* **REQUIRED ACTION**
Every line of the records below that holds the word "Булочка" should be copied out.

* **PROVIDED MATERIAL**

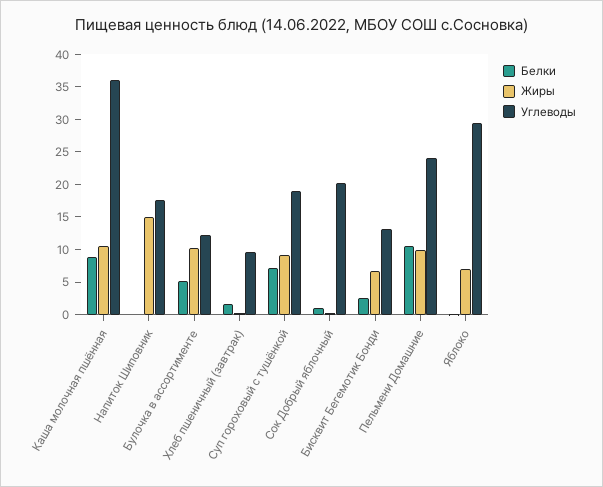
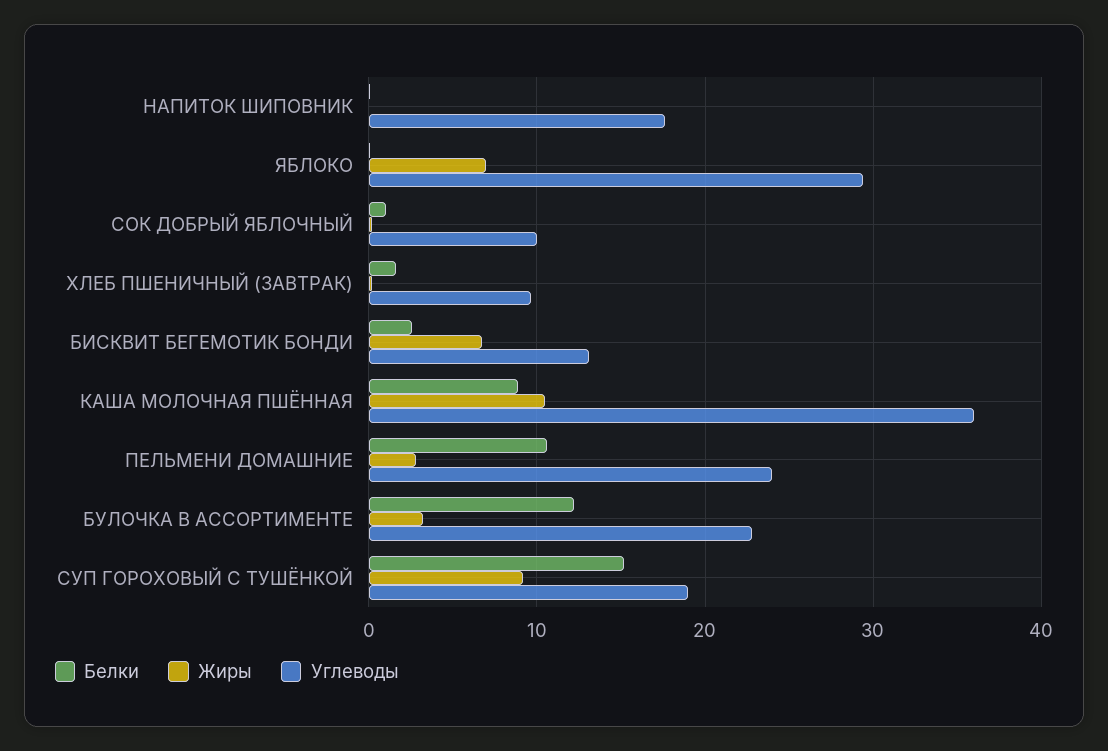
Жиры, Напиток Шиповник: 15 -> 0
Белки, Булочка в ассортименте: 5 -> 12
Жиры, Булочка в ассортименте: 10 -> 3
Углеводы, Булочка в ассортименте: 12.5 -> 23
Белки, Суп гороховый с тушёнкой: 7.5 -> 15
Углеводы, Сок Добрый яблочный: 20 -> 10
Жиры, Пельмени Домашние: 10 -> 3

* * *

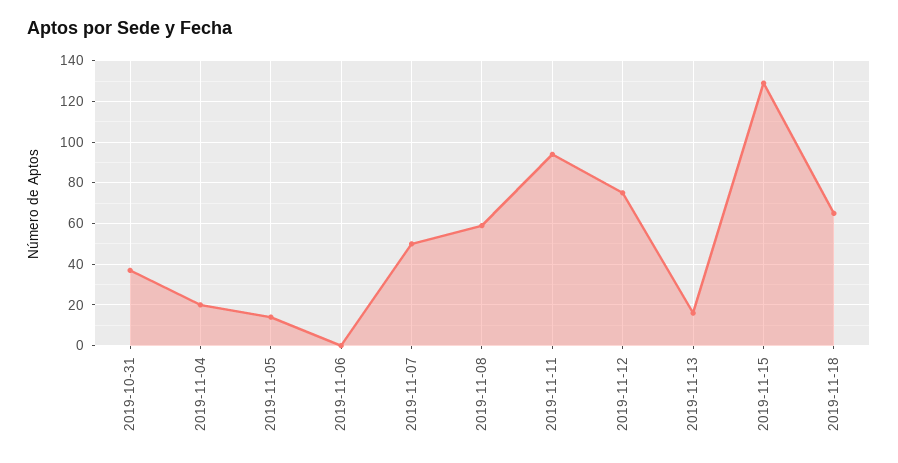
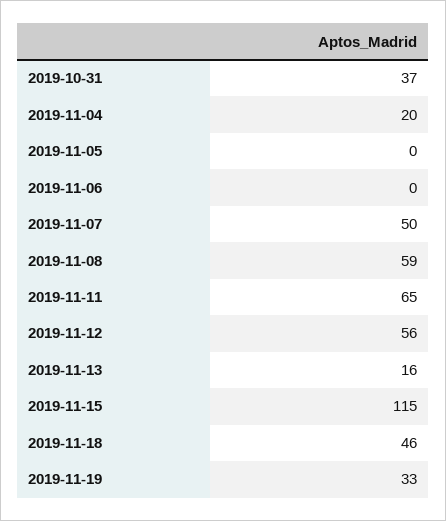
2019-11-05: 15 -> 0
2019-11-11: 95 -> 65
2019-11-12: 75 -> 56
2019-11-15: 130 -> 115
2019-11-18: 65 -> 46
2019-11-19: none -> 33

...

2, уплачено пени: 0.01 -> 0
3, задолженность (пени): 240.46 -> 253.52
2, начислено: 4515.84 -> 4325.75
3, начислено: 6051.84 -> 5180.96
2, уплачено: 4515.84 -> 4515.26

* **RESPONSE**
Белки, Булочка в ассортименте: 5 -> 12
Жиры, Булочка в ассортименте: 10 -> 3
Углеводы, Булочка в ассортименте: 12.5 -> 23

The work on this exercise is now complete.